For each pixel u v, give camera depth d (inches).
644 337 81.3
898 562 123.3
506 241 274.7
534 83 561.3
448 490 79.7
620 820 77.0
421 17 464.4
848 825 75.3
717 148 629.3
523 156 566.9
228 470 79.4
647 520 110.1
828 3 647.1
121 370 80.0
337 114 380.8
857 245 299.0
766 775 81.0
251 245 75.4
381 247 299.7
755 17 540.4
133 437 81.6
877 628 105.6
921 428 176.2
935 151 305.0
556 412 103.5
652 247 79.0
--
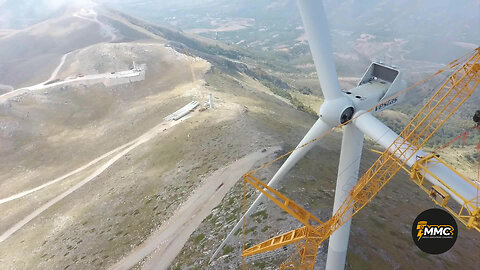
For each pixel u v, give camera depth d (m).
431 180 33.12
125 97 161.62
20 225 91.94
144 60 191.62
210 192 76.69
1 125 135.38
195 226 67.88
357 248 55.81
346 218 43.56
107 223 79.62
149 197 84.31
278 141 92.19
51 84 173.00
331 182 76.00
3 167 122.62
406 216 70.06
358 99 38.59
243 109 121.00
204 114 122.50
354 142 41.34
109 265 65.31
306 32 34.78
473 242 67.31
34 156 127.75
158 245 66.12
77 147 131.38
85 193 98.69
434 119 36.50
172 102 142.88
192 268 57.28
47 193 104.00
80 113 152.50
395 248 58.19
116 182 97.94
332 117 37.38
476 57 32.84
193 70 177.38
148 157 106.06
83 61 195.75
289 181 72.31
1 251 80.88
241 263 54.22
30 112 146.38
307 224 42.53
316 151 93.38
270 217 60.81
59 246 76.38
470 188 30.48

▸ **Problem details**: In the entries above, find the line with "For each pixel u v, give camera depth d (inches)." and the line with "652 247 79.0", then restate word for word both of them and every line between, with nothing more.

▸ **Answer to the exercise**:
For each pixel u v, give camera depth d (inches).
644 337 81.3
898 562 123.3
506 241 274.7
534 83 561.3
448 490 79.7
620 820 77.0
421 17 464.4
848 825 75.3
717 148 629.3
523 156 566.9
228 470 79.4
647 520 110.1
828 3 647.1
121 370 80.0
337 114 380.8
857 245 299.0
766 775 81.0
251 245 75.4
381 247 299.7
755 17 540.4
133 437 81.6
877 628 105.6
921 428 176.2
935 151 305.0
556 412 103.5
652 247 79.0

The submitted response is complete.